Pyparsing has a really nice feature that I want in PLY. I want to

specify a list of strings and have them converted to a regular

expression.

A Perl module which does an aggressively optimizing job of this is

Regexp::List -http://search.cpan.org/~dankogai/Regexp-Optimizer-0.15/lib/Regexp/Lis...

I really dont care if the expression is optimal. So the goal is

something like:

vowel_regexp = oneOf("a aa i ii u uu".split()) # yielding r'(aa|a|uu|

u|ii|i)'

Is there a public module available for this purpose?

I was about to start a thread about a very similar problem; hope I'm

not hijacking this thread. However I am interested in a solution that

(1) scales to a potentially large number of alternate strings

(hundreds or thousands), which will hit, sooner or later, some max

limit in the builtin regexps and (2) is not limited to strings but can

be used for arbitrary objects. Therefore I am looking for a different

approach, perhaps a specialization of the general regexp search

algorithm.

More formally, given (a) an input sequence I and (b) a set of

'censored' sequences S, find and remove all the sequences in S that

appear in I. For instance, if

S = set([(a,), (a,b), (a,c), (c,), (d,a)])

and

I = (x, a, b, c, y, d, a, b), the filtered sequence would be:

O = (x, y, b)

i.e. the censored subsequences are (a,b), (c,), and (d,a).

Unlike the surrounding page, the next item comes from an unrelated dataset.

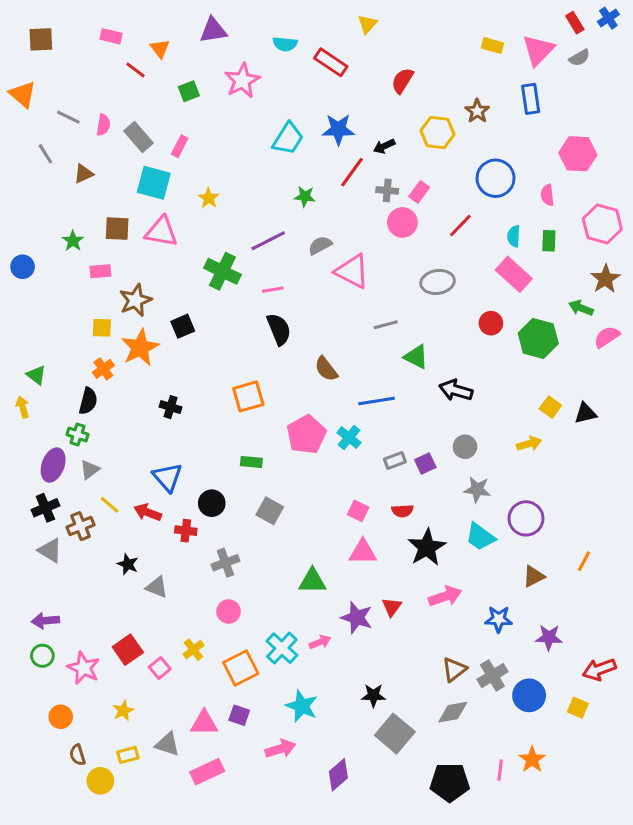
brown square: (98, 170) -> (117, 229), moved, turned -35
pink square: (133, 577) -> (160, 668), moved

As with regexps, if sequence `x` is a prefix of `y`, the longer

sequence `y` wins when both match (e.g. if (a,b) matches, it

supersedes (a,)).

For extra bonus, the algorithm should remove overlapping subsequences

too, i.e. for the input I above, the output would be (x, y) since both

(d,a) and (a,b) would match for (d,a,b).

With respect to complexity, I am mainly interested in len(S); len(I)

is small for my application, typically no more than 10. Of course, an

algorithm that scales decently in both len(S) and len(I) would be even

better. Any ideas or relevant links ?

George

PS: This is not a homework ;)